TO BE DONE> Copy the items below, replacing every "locality" with "place" and leaving everything else unchanged.

________________________

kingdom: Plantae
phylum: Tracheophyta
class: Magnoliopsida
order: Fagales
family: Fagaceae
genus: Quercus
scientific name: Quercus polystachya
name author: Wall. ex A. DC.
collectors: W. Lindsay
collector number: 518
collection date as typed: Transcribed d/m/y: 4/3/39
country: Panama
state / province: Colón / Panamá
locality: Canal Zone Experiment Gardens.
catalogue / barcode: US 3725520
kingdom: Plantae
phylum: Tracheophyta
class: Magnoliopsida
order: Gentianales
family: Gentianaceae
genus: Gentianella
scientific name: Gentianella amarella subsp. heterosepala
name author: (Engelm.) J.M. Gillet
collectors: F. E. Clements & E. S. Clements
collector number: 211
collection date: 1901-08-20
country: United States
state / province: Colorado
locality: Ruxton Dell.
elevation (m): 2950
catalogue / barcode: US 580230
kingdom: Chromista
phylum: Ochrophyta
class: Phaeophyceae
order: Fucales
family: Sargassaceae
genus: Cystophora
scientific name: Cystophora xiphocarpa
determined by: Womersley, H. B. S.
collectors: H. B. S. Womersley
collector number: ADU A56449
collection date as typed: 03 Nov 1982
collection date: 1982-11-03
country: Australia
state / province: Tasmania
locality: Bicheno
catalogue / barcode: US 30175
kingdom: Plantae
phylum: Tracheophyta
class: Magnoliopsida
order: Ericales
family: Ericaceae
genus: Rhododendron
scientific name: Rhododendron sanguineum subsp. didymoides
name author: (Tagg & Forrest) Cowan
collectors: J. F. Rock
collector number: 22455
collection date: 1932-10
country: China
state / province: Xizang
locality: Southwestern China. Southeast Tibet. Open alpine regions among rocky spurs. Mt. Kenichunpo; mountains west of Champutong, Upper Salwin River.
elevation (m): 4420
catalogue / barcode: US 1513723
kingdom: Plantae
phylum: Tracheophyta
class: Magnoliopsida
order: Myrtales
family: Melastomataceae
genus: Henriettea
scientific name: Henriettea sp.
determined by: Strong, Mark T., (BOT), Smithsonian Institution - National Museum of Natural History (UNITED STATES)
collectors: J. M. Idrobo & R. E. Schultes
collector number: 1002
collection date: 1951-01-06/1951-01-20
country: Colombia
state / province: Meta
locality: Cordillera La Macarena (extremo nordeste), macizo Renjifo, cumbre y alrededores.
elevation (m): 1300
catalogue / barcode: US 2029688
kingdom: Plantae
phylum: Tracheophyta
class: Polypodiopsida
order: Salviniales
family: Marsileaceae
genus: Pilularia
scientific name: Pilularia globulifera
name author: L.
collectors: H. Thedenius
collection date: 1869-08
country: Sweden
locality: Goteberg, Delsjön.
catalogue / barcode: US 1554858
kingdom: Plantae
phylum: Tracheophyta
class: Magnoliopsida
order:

________________________

WRITTEN RESPONSE>
kingdom: Plantae
phylum: Tracheophyta
class: Magnoliopsida
order: Fagales
family: Fagaceae
genus: Quercus
scientific name: Quercus polystachya
name author: Wall. ex A. DC.
collectors: W. Lindsay
collector number: 518
collection date as typed: Transcribed d/m/y: 4/3/39
country: Panama
state / province: Colón / Panamá
place: Canal Zone Experiment Gardens.
catalogue / barcode: US 3725520
kingdom: Plantae
phylum: Tracheophyta
class: Magnoliopsida
order: Gentianales
family: Gentianaceae
genus: Gentianella
scientific name: Gentianella amarella subsp. heterosepala
name author: (Engelm.) J.M. Gillet
collectors: F. E. Clements & E. S. Clements
collector number: 211
collection date: 1901-08-20
country: United States
state / province: Colorado
place: Ruxton Dell.
elevation (m): 2950
catalogue / barcode: US 580230
kingdom: Chromista
phylum: Ochrophyta
class: Phaeophyceae
order: Fucales
family: Sargassaceae
genus: Cystophora
scientific name: Cystophora xiphocarpa
determined by: Womersley, H. B. S.
collectors: H. B. S. Womersley
collector number: ADU A56449
collection date as typed: 03 Nov 1982
collection date: 1982-11-03
country: Australia
state / province: Tasmania
place: Bicheno
catalogue / barcode: US 30175
kingdom: Plantae
phylum: Tracheophyta
class: Magnoliopsida
order: Ericales
family: Ericaceae
genus: Rhododendron
scientific name: Rhododendron sanguineum subsp. didymoides
name author: (Tagg & Forrest) Cowan
collectors: J. F. Rock
collector number: 22455
collection date: 1932-10
country: China
state / province: Xizang
place: Southwestern China. Southeast Tibet. Open alpine regions among rocky spurs. Mt. Kenichunpo; mountains west of Champutong, Upper Salwin River.
elevation (m): 4420
catalogue / barcode: US 1513723
kingdom: Plantae
phylum: Tracheophyta
class: Magnoliopsida
order: Myrtales
family: Melastomataceae
genus: Henriettea
scientific name: Henriettea sp.
determined by: Strong, Mark T., (BOT), Smithsonian Institution - National Museum of Natural History (UNITED STATES)
collectors: J. M. Idrobo & R. E. Schultes
collector number: 1002
collection date: 1951-01-06/1951-01-20
country: Colombia
state / province: Meta
place: Cordillera La Macarena (extremo nordeste), macizo Renjifo, cumbre y alrededores.
elevation (m): 1300
catalogue / barcode: US 2029688
kingdom: Plantae
phylum: Tracheophyta
class: Polypodiopsida
order: Salviniales
family: Marsileaceae
genus: Pilularia
scientific name: Pilularia globulifera
name author: L.
collectors: H. Thedenius
collection date: 1869-08
country: Sweden
place: Goteberg, Delsjön.
catalogue / barcode: US 1554858
kingdom: Plantae
phylum: Tracheophyta
class: Magnoliopsida
order:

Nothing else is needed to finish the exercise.